The Sex Offender
- Author: Matthew Stadler
- Language: English
- Genre: Fiction
- Publisher: HarperCollins
- Publication date: 1994
- Publication place: United States
- Media type: Print
- Pages: 206
- ISBN: 0060171073
- OCLC: 30031193
- Dewey Decimal: 813.54
- LC Class: PS3569.T149

= The Sex Offender =

1994 novel by Matthew Stadler

The Sex Offender is a 1994 novel by Matthew Stadler. The book is strongly influenced by the theory of Michel Foucault on the links between state control of sex, health, and criminal behavior.

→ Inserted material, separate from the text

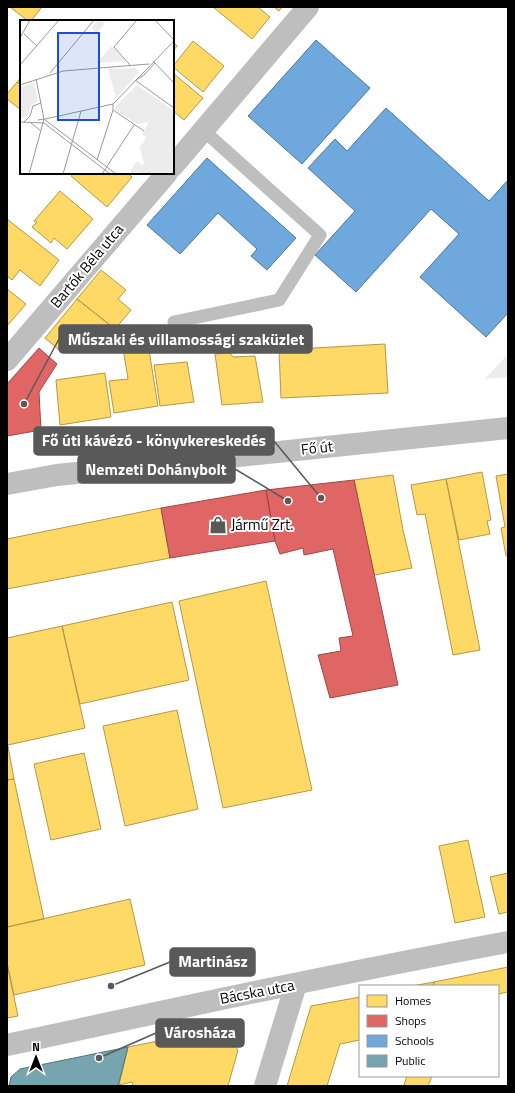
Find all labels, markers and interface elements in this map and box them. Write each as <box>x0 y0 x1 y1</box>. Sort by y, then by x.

The Sex Offender chronicles the rehabilitation of a man (known as "Ollie Clews") who has had sex with a 12-year-old boy. He undergoes perverse forms of aversion therapy from the Orwellian Criminal and Health Ministry. Sessions involve watching pornographic movies while the offender's sexual arousal is measured and punishment administered. During these sessions, both the patient and his "Doctor-General" wear only bags over their heads.

Meanwhile, the offender begins visiting a forbidden night-club, lair of the drag queen Lucrezia, outlawed but idolized by pervert and politician alike. Lucrezia initiates the offender into a clandestine rebellion against the police state, and among the rebels he meets the child from the child pornography he watches in therapy.